Утренний чай Ким пил с лимоном из стакана в подстаканнике и называл это «русским» чаем. В 5 часов вечера готовил себе «английский» чай, очень крепкий, который пил с молоком из чашки старинного фарфора. В последние годы он разлюбил «английский» чай и пил только «русский».

Прихлебывая второй или третий стакан чая, он готовил себе тосты, которые ел с маслом и джемом (самый любимый — апельсиновый Oxford coarse cut orange marmelade, который ему привозили из Англии дети и ученики). Покончив с тостами, принимался за кофе эспрессо, который готовил в специальном итальянском кофейнике. Позднее, когда у него обнаружили глаукому, ему пришлось отказаться от кофе. Он говорил, что это не слишком большая потеря по сравнению с чаем, которого он не смог бы себя лишить.

Иногда Ким готовил себе на завтрак bacon and eggs (яичницу с грудинкой). Тонкие ломтики копченой грудинки обжаривал и осторожно выкладывал на бумагу, чтобы в нее впитывался жир (для этого он собирал толстую оберточную бумагу). Затем на той же сковородке поджаривал два кусочка хлеба, а потом два яйца. Все это раскладывал на большой тарелке: с одной стороны — хрустящий хлеб и сверху по одному яйцу на каждый кусочек, с другой — ломтики грудинки. У мамы, наблюдавшей однажды за этими манипуляциями, разыгрался аппетит, и она попросила то же самое приготовить для нее. С тех пор Ким каждый раз предлагал ей это блюдо.
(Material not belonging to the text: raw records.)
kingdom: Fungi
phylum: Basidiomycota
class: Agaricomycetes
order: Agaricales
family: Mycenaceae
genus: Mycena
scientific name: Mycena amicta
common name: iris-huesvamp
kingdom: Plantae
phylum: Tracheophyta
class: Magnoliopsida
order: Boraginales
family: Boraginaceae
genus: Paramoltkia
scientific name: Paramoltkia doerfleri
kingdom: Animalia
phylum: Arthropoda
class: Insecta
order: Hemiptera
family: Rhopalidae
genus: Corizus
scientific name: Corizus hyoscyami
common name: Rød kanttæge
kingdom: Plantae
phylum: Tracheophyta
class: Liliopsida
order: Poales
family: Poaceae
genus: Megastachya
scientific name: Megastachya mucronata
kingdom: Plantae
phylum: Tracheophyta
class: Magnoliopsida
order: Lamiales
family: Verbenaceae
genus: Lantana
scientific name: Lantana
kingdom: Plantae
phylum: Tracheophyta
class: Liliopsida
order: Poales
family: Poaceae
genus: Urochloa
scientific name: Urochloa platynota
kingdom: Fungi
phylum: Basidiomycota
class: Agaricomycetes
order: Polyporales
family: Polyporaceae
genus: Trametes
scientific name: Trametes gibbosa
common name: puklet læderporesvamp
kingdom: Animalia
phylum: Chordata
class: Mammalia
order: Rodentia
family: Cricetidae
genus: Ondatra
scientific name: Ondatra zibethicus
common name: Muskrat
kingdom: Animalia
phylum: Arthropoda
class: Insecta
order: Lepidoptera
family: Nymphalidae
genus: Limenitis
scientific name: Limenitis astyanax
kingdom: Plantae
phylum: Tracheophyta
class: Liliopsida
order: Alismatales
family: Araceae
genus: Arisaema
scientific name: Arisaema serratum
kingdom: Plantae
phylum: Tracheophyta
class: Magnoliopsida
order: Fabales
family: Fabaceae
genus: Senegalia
После завтрака мы отправлялись на прогулку. Наш излюбленный маршрут пролегал по Тверскому бульвару и завершался в универсаме, откуда мы неизменно возвращались с тяжелыми сумками, нагруженными соками, минеральной водой, сухими винами и разными продуктами. Приспособившись к московскому быту, Ким приучил и меня к оптовым закупкам. Несмотря на тяжелую поклажу, он успевал заметить на земле маленькую букашку и резко останавливал меня, чтобы я на нее не наступила.